Inheritance of hypertrophic cardiomyopathy: a cross sectional and M mode echocardiographic study of 50 families

• Published in: British Heart Journal Vol. 58; no. 3; pp. 259 - 266
• Main Authors: Greaves, S C, Roche, A H, Neutze, J M, Whitlock, R M, Veale, A M
• Format: Journal Article
• Language: English
• Published: London BMJ Publishing Group Ltd and British Cardiovascular Society 01.09.1987; BMJ; BMJ Publishing Group LTD
• Subjects: Adolescent; Adult; Aged; Aged, 80 and over; Aging - pathology; Biological and medical sciences; Cardiology. Vascular system; Cardiomyopathy, Hypertrophic - diagnosis; Cardiomyopathy, Hypertrophic - genetics; Child; Child, Preschool; Echocardiography - methods; Female; Heart; Heart Septum - pathology; Humans; Infant; Male; Medical sciences; Middle Aged; Myocarditis.

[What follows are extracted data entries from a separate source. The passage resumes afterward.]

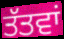
ਤੱਤਵਾਂ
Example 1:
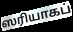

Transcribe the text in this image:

ஸரியாகப்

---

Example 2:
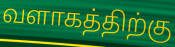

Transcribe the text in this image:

வளாகத்திற்கு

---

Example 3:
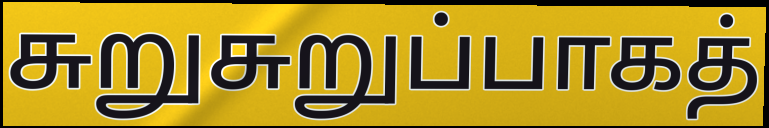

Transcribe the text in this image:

சுறுசுறுப்பாகத்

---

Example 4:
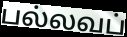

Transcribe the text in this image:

பல்லவப்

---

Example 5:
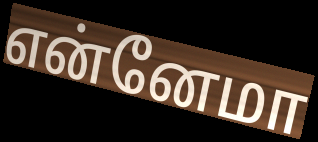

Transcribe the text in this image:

என்னேமா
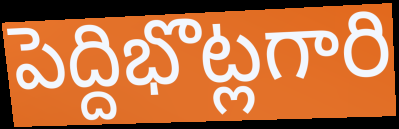
పెద్దిభొట్లగారి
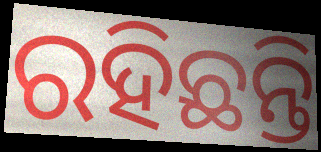
ରହିଛନ୍ତି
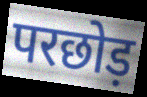
परछोड़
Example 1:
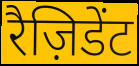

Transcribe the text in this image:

रैज़िडेंट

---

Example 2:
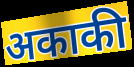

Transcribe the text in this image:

अकाकी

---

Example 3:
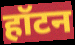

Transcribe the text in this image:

हॉटन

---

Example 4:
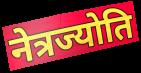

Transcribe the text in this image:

नेत्रज्योति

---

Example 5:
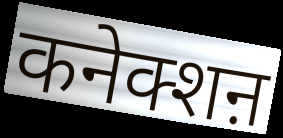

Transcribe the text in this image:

कनेक्शऩ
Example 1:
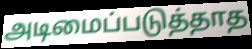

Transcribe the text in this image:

அடிமைப்படுத்தாத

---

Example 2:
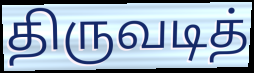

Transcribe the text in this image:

திருவடித்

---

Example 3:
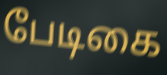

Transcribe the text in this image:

பேடிகை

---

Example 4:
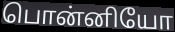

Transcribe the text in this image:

பொன்னியோ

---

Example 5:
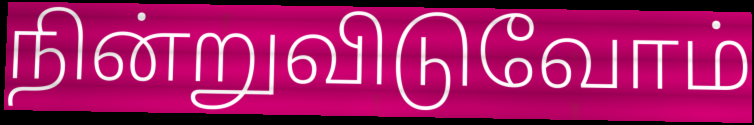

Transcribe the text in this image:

நின்றுவிடுவோம்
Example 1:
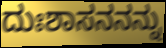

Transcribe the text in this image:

ದುಃಶಾಸನನನ್ನು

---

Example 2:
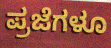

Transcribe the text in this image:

ಪ್ರಜೆಗಳೂ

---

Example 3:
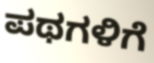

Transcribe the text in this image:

ಪಥಗಳಿಗೆ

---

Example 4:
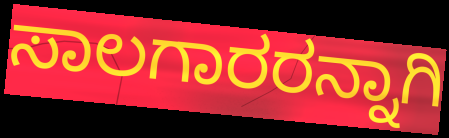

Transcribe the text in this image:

ಸಾಲಗಾರರನ್ನಾಗಿ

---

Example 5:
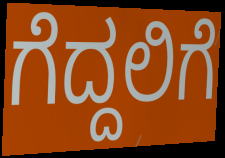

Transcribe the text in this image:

ಗೆದ್ದಲಿಗೆ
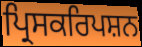
ਪ੍ਰਿਸਕਰਿਪਸ਼ਨ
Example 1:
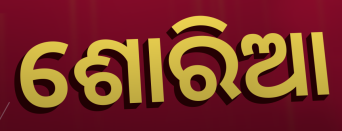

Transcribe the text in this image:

ଶୋରିଆ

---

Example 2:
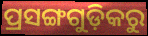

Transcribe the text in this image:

ପ୍ରସଙ୍ଗଗୁଡ଼ିକରୁ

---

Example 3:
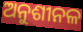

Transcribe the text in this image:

ଅନୁଶୀନଳ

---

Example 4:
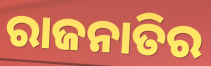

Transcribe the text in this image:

ରାଜନାତିର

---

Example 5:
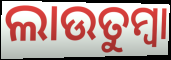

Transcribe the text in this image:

ଲାଉତୁମ୍ବା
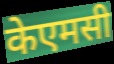
केएमसी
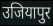
उजियापुर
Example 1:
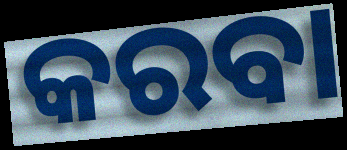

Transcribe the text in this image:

କରବା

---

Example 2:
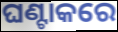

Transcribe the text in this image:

ଘଣ୍ଟାକରେ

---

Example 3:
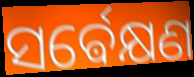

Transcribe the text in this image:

ସର୍ଵେକ୍ଷଣ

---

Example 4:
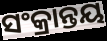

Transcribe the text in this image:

ସଂକ୍ରାନ୍ତୟ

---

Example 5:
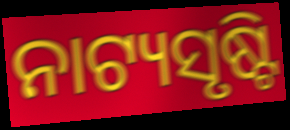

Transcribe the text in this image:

ନାଟ୍ୟସୃଷ୍ଟି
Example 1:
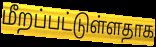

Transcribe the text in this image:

மீறப்பட்டுள்ளதாக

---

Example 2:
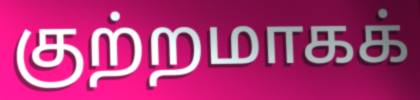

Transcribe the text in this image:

குற்றமாகக்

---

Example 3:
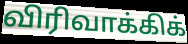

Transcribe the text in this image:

விரிவாக்கிக்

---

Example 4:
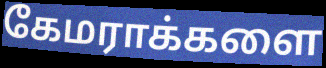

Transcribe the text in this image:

கேமராக்களை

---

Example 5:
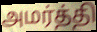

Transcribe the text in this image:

அமர்த்தி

Cardiomyopathies; New Zealand; New Zealand; Human; Echocardiography; Family study; Autosomal character; Ultrasonic investigation; Inheritance; Hypertrophic cardiomyopathy; Cardiovascular disease; Dominant character; Myocardial disease; Two dimensional technique
• ISSN: 0007-0769; 1468-201X; 2053-5864
• DOI: 10.1136/hrt.58.3.259

To determine the mode of inheritance of hypertrophic cardiomyopathy 193 first degree relatives (parents, siblings, and offspring) of 50 patients with hypertrophic cardiomyopathy were assessed by clinical examination, electrocardiography, M mode and cross sectional echocardiography, and necropsy when available. Thirty nine (20%) first degree relatives had hypertrophic cardiomyopathy--37% of parents, 25% of siblings, and 8% of offspring. Eight (23%) of 35 affected relatives diagnosed by echocardiography had normal clinical and electrocardiographic findings. In the total study group 43% of the male population and 30% of the female population were affected. This difference is statistically significant. In 28/50 families there was familial occurrence of hypertrophic cardiomyopathy. Familial occurrence was demonstrated in 17 of 18 families in which five or more family members were assessed. In 15 families the pattern of inheritance was consistent with an autosomal dominant trait; in the other 13 the affected members were identified in a single generation and the pattern of inheritance could not be determined.